Consider a set consisting of k (0 ≤ k < n) edges of Appleman’s tree. If Appleman deletes these edges from the tree, then it will split into (k + 1) parts. Note, that each part will be a tree with colored vertices.

Now Appleman wonders, what is the number of sets splitting the tree in such a way that each resulting part will have exactly one black vertex? Find this number modulo 1000000007 (109 + 7).

Input

The first line contains an integer n (2  ≤ n ≤ 105) — the number of tree vertices.

The second line contains the description of the tree: n - 1 integers p0, p1, …, pn - 2 (0 ≤ pi ≤ i). Where pi means that there is an edge connecting vertex (i + 1) of the tree and vertex pi. Consider tree vertices are numbered from 0 to n - 1.

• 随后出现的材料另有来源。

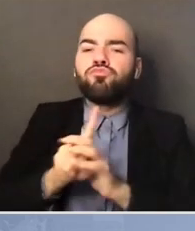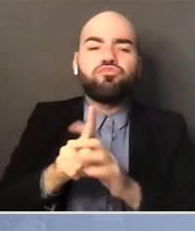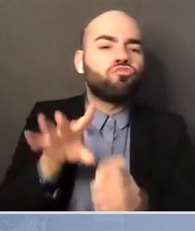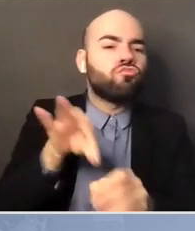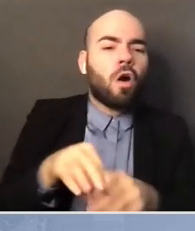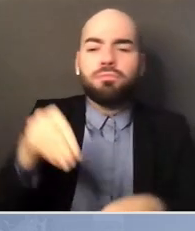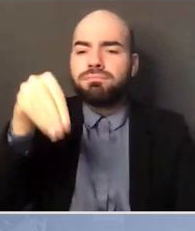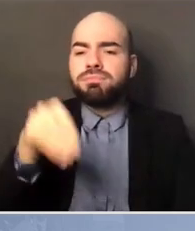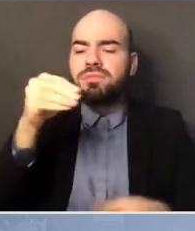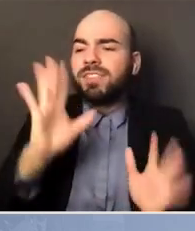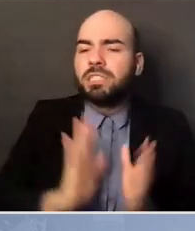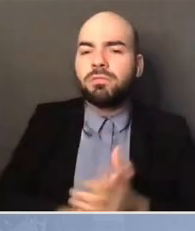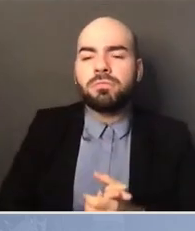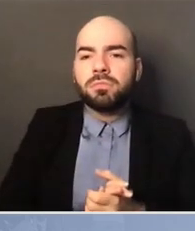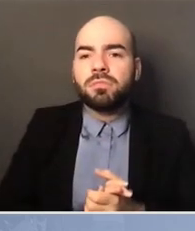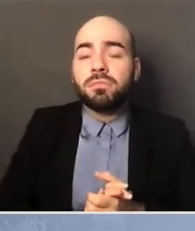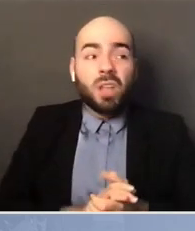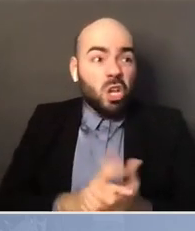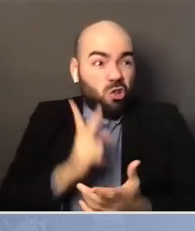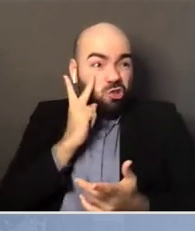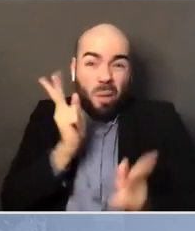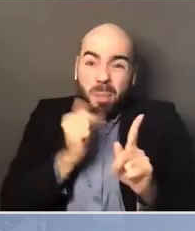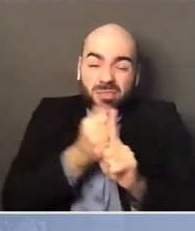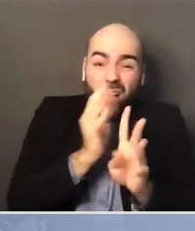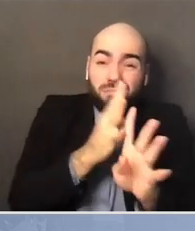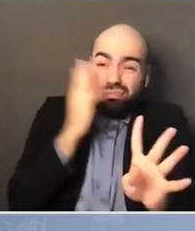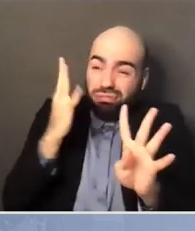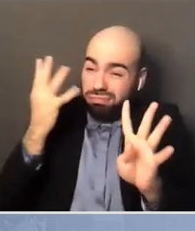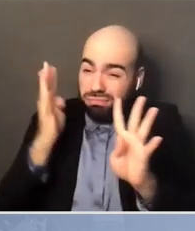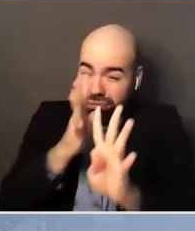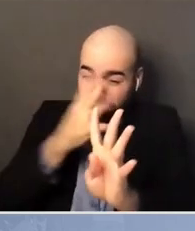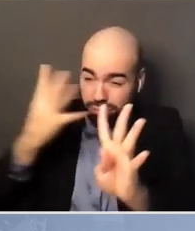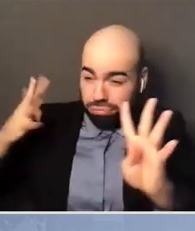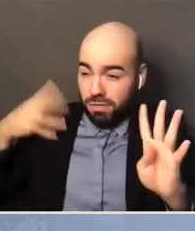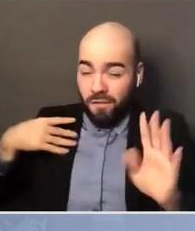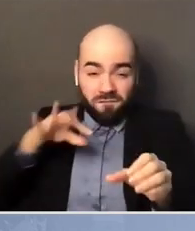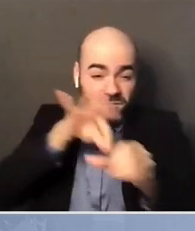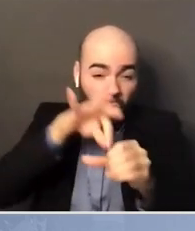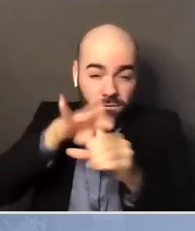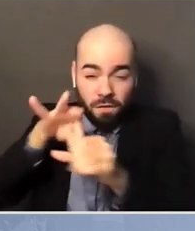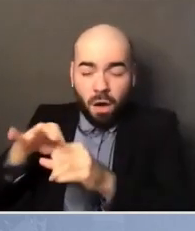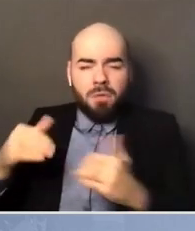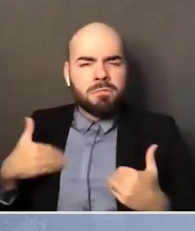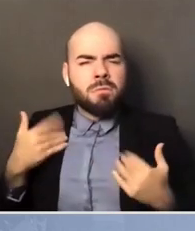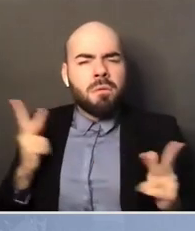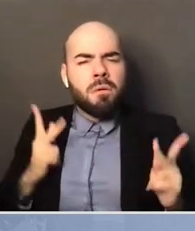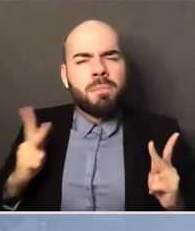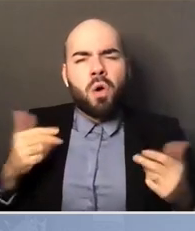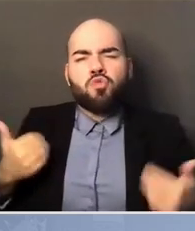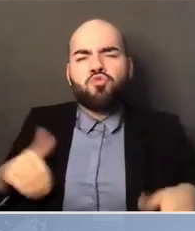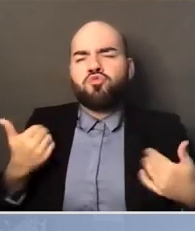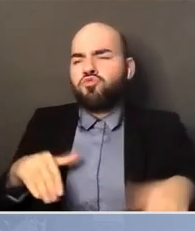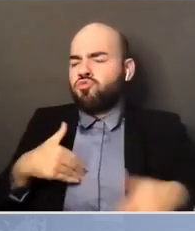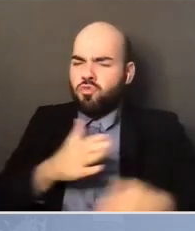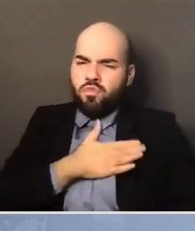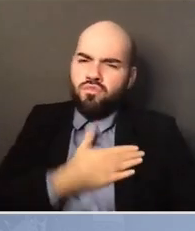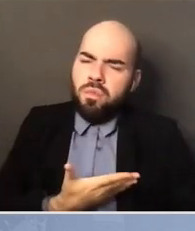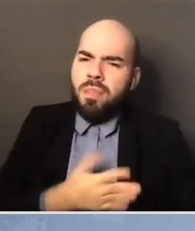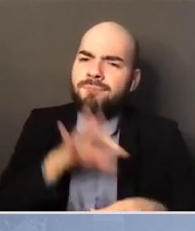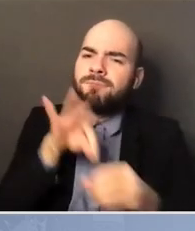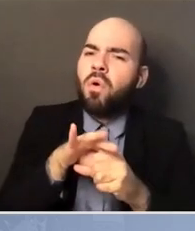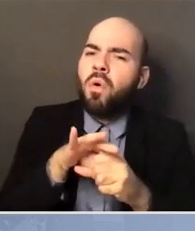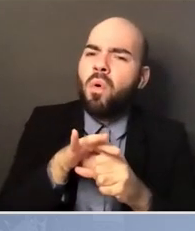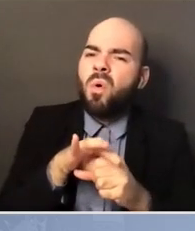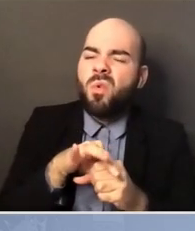background. And it made me optimistic about young people because they want, what it showed me was that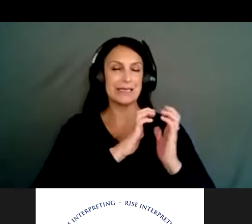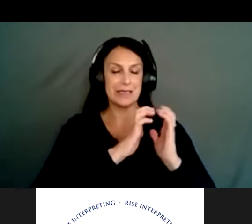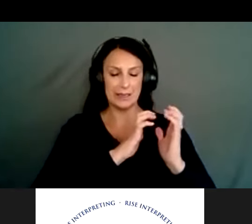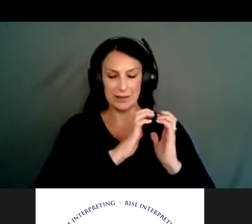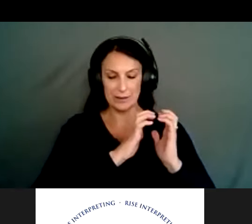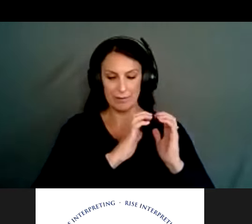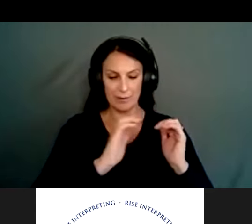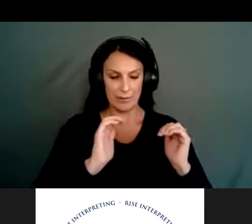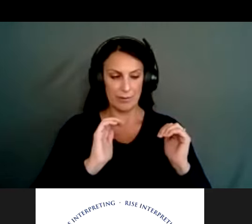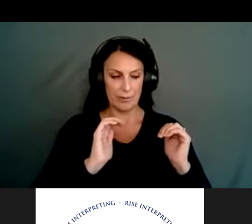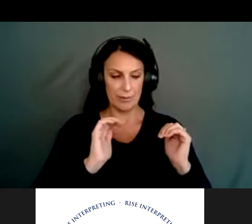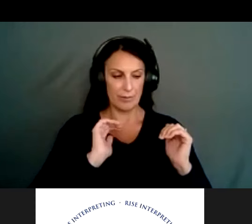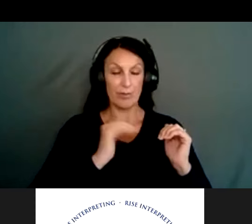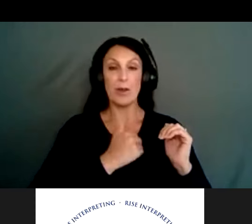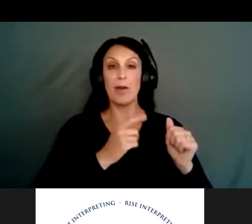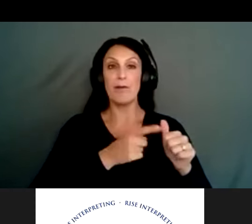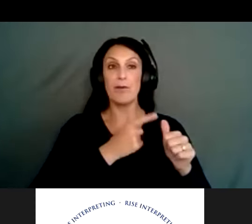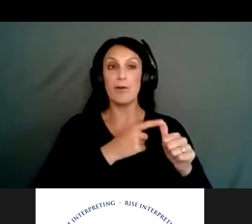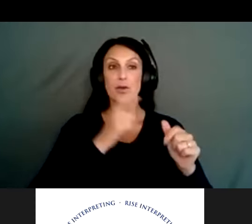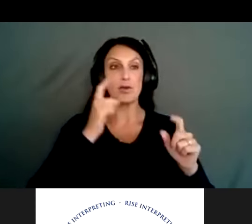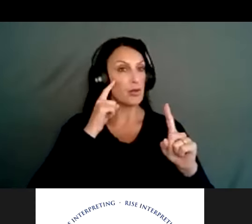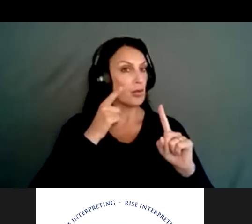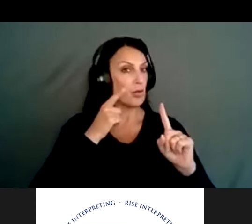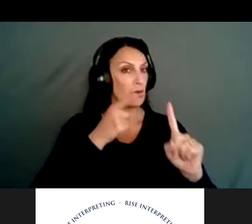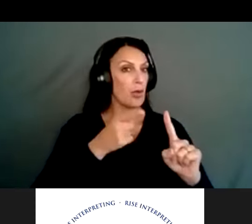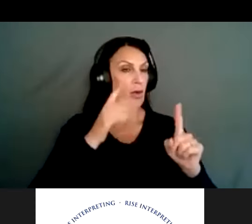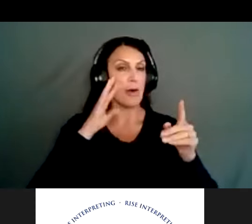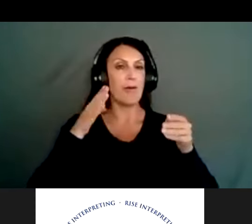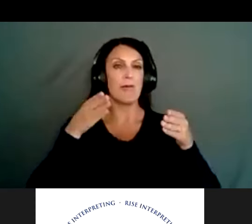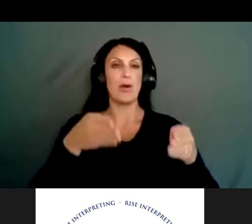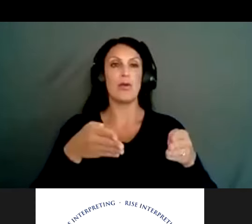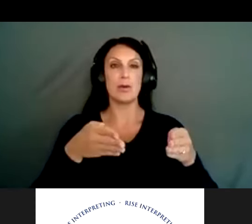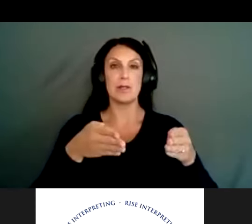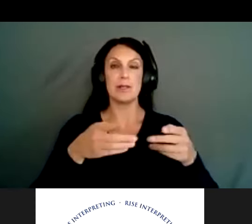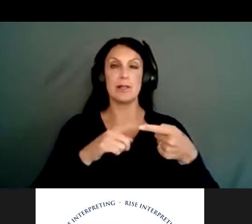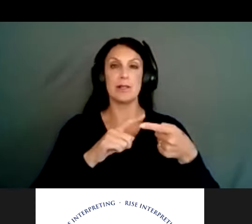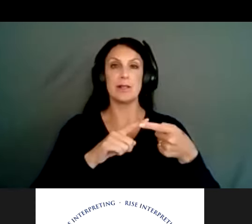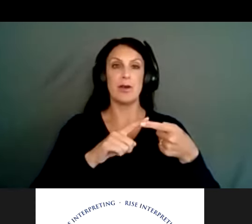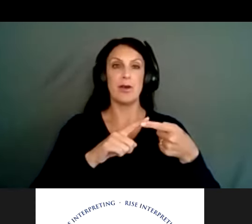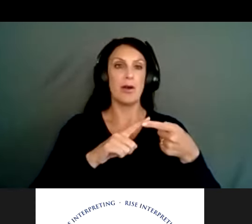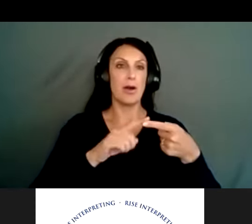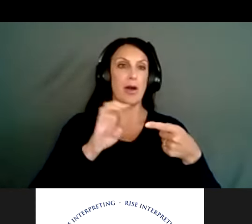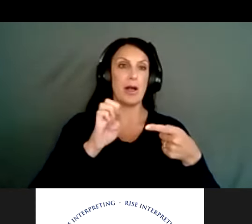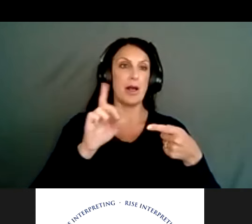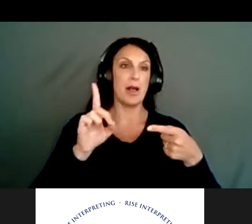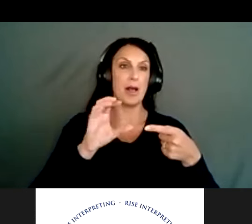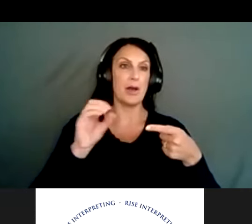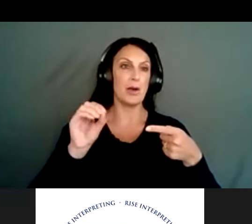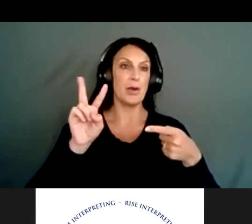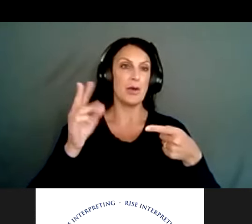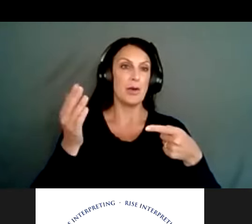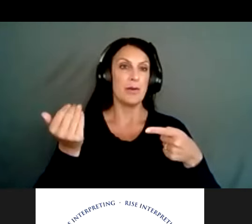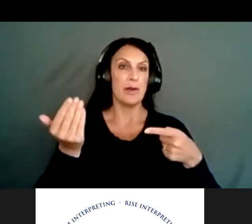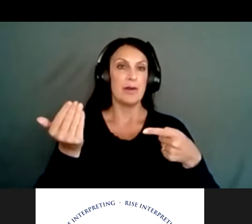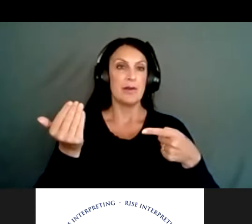Our first goal, um, focuses on, um, ed code 215. Um, it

The third line contains the description of the colors of the vertices: n integers x0, x1, …, xn - 1 (xi is either 0 or 1). If xi is equal to 1, vertex i is colored black. Otherwise, vertex i is colored white.

Output

Output a single integer — the number of ways to split the tree modulo 1000000007 (109 + 7).

Examples

Input

3
0 0
0 1 1

Output

2

Input

6
0 1 1 0 4
1 1 0 0 1 0

Output

1

Input

10
0 1 2 1 4 4 4 0 8
0 0 0 1 0 1 1 0 0 1

Output

27

思路：

d[i][0/1]表示点i所在连通块是否有黑色点的方案数

树形dp自下而上的过程中，对于每条边

d[x][1]:
1.x黑色v白色连接:d[x][1]*d[v][0]
2.x白色v黑色连接:d[x][0]*d[v][1]
3.x黑色v黑色断开:d[x][1]*d[v][1]
合并之后就是d[x][1]=d[x][1]*(d[v][0]+d[v][1])+d[x][0]*d[v][1];

d[x][0]:
1.x白色v白色连接:d[x][0]*d[v][0]
2.x白色v黑色断开:d[x][0]*d[v][1]
合并之后就是d[x][0]=d[x][0]*(d[v][0]+d[v][1]);

code：

#include<bits/stdc++.h>
using namespace std;
#define int long long
const int maxm=1e5+5;
const int mod=1e9+7;
vector<int>g[maxm];
int d[maxm][2];//d[i][0/1]表示点i所在连通块是否有黑色点的方案数
int c[maxm];
int n;
void dfs(int x){
    if(c[x])d[x][1]=1;
    else d[x][0]=1;
    for(int v:g[x]){
        dfs(v);
        /*
            d[x][1]:
            1.x黑色v白色连接:d[x][1]*d[v][0]
            2.x白色v黑色连接:d[x][0]*d[v][1]
            3.x黑色v黑色断开:d[x][1]*d[v][1]
            合并之后就是d[x][1]=d[x][1]*(d[v][0]+d[v][1])+d[x][0]*d[v][1];

            d[x][0]:
            1.x白色v白色连接:d[x][0]*d[v][0]
            2.x白色v黑色断开:d[x][0]*d[v][1]
            合并之后就是d[x][0]=d[x][0]*(d[v][0]+d[v][1]);

            计算过程取模
        */
        d[x][1]=(d[x][1]*(d[v][1]+d[v][0])%mod+d[x][0]*d[v][1]%mod)%mod;
        d[x][0]=d[x][0]*(d[v][1]+d[v][0])%mod;
    }
}
signed main(){
    cin>>n;
    for(int i=1;i<n;i++){
        int fa;
        cin>>fa;
        g[fa].push_back(i);
    }
    for(int i=0;i<n;i++){
        cin>>c[i];
    }
    dfs(0);
    cout<<d[0][1]<<endl;
    return 0;
}